Run a Job in cluster (IBEX)

In any Slurm based cluster, whenever you want to use any resources (node, CPU, GPU, Mem, and running Time), you should ask a request for the resources.

You can either use sbatch or srun to request for resources to run your program in cluster.

  1. sbatch

    The first option to run a program (eg, train or evaluate a deep learning model) is to use sbatch to send your job. Sbatch send your job in the priority queue and your code will continue to run even if you lose connection with cluster for some reason.

    There is an example of sbatch file:

    #!/bin/bash --login
    #SBATCH -N 1
    ##SBATCH --array=1-5  # uncomment to repeat the task, \eg, if you want to run the same program for 5 times, you can use --array=1-5
    #SBATCH -J rloc
    #SBATCH -o slurm_log/%x.%3a.%A.out    # make sure the slurm_log folder exists
    #SBATCH -e slurm_log/%x.%3a.%A.err
    #SBATCH --time=5-0:00:00 # time, you'd better make job less than 24 hours therefore you get resources faster. You can split your job into smalle chunks if the total time is over 24 hours.
    #SBATCH --gpus=8            # or: --gres=gpu:v100:8 to specify the GPUs.
    ##SBATCH --constraint=[rtx2080ti|gtx1080ti|v100] # or use this line to specify the GPUS. Note: you either use this line and above line to specify GPUs, or you use single line: --gres=gpu:v100:8
    #SBATCH --gpus-per-node=8   # use gpu_wide. specify the node, only consider node with 8 GPUs. comment out if you do not need this constraint.
    #SBATCH --cpus-per-gpu=6 # cps-per-gpu can not be over 6, for fair use
    #SBATCH --mem-per-gpu=45G # can not be over 45G for fair use
    #SBATCH --mail-user=xxx@kaust.edu.sa    # send message to your email
    #SBATCH --mail-type=FAIL,TIME_LIMIT,TIME_LIMIT_90
    ##SBATCH -A conf-gpu-2020.11.23 # if you have additional QOS (that can give you higher priority for requesting resources, you can add it)
    #SBATCH --constraint=[ref_32T]  # use shared folder in v100s. this line can only be added if you request for 8 v100s node, and you want to use datasets in shared folder.
    
    # activate your conda env
    echo "Loading anaconda..."
    
    module purge
    module load gcc
    module load cuda/10.1.105
    
    conda activate deepgcn
    
    echo "...Anaconda env loaded"
    python -u examples/classification/train.py  --phase train --train_path /scratch/dragon/intel/lig/guocheng/data/deepgcn/modelnet40
    echo "...training function Done"
    

    Run sbatch train_ibex.sh then your job will be put in the queue.
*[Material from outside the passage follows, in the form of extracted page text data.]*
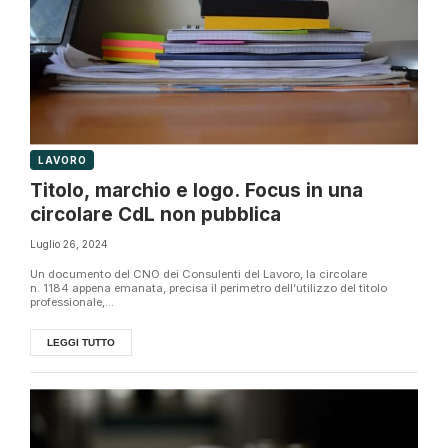
LAVORO
Titolo, marchio e logo. Focus in una
circolare CdL non pubblica
Luglio 26, 2024
Un documento del CNO dei Consulenti del Lavoro, la circolare
n. 1184 appena emanata, precisa il perimetro dell’utilizzo del titolo
professionale,...
LEGGI TUTTO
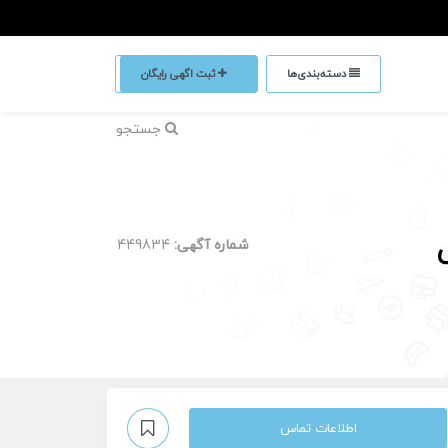
دسته‌بندی‌ها
ثبت اگهی رایگان
جستجو
شماره آگهی:
449834
اطلاعات تماس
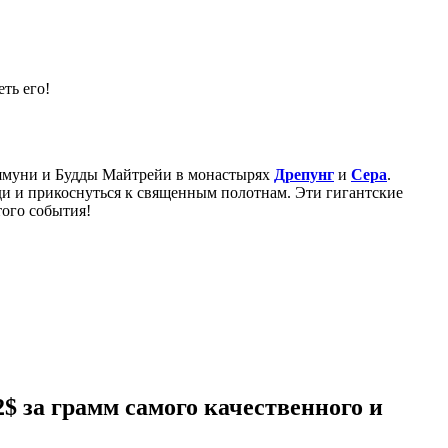
ть его!
муни и Будды Майтрейи в монастырях
Дрепунг
и
Сера
.
ди и прикоснуться к священным полотнам. Эти гигантские
того события!
2$ за грамм
самого качественного и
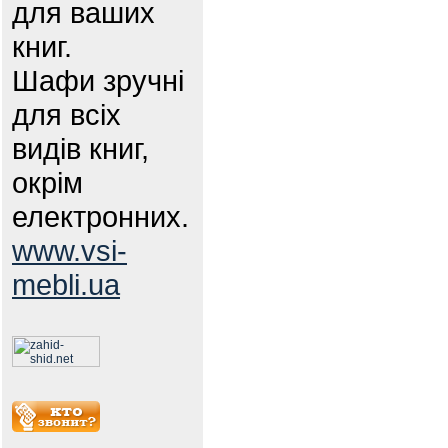
для ваших
книг.
Шафи зручні
для всіх
видів книг,
окрім
електронних.
www.vsi-
mebli.ua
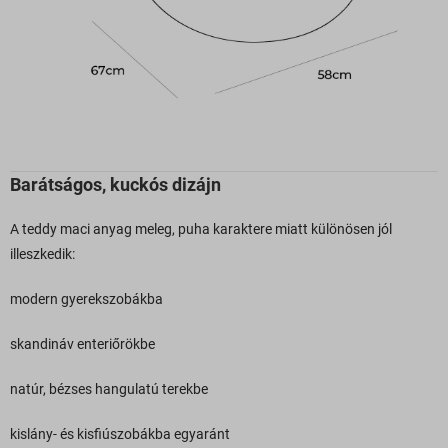
Barátságos, kuckós dizájn
A teddy maci anyag meleg, puha karaktere miatt különösen jól
illeszkedik:
modern gyerekszobákba
skandináv enteriőrökbe
natúr, bézses hangulatú terekbe
kislány- és kisfiúszobákba egyaránt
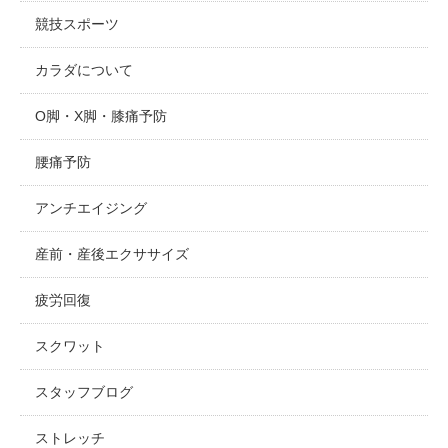
競技スポーツ
カラダについて
O脚・X脚・膝痛予防
腰痛予防
アンチエイジング
産前・産後エクササイズ
疲労回復
スクワット
スタッフブログ
ストレッチ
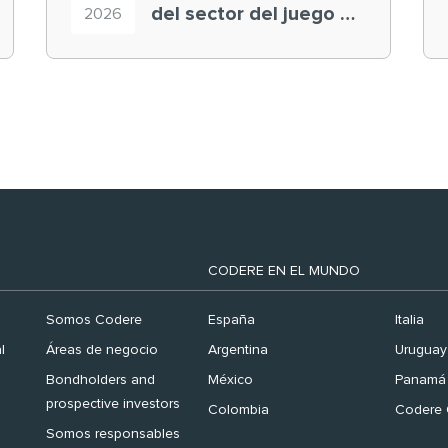
del sector del juego en
2026
el ranking ‘Brand
Finance España 2026’
CODERE EN EL MUNDO
Somos Codere
España
Italia
l
Áreas de negocio
Argentina
Uruguay
Bondholders and
México
Panamá
prospective investors
Colombia
Codere 
Somos responsables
You can check your queue info by : squeue -u yourusername. You can check your job output and error through the file slurm_log/%x.%3a.%A.out and slurm_log/%x.%3a.%A.err.

    You can check the available GPUs by: gpu-usage --nodes|grep v100

    See KAUST IBEX offical doc for detailed information. See the IBEX Best Practice for the detailed configuration of best usage on IBEX.

  2. srun

    srun allow you to use cluster just like in terminal on your local machine. This is very useful when you want to debug your code. srun is convenient to use, however it will stop run when you lose connection with ibex. You need tmux to protect the node. When you lose connection, you can use tmux to login back into the node.

    You can also srun into your allocated node using: srun --jobid=yourjobid --pty bash To do that, you have to use Sbatch at first to query for resources and start your training there. The srun is just used as a tube. After you srun into the node, you can check your mem usage using nvidia-smi, etc.

Use NodeCenter (IVUL-KAUST)

If you are the member of IVUL-KAUST, you can use the internal GPU cluster belonging to our group called NodeCenter. The usage of the NodeCenter is roughly the same of IBEX. However, you have to login into each node and request resources in each node.

Note: the time limit for a job is 12:00:00, so you must cut your job into small jobs (chunks) if the whole time is over 12 hours.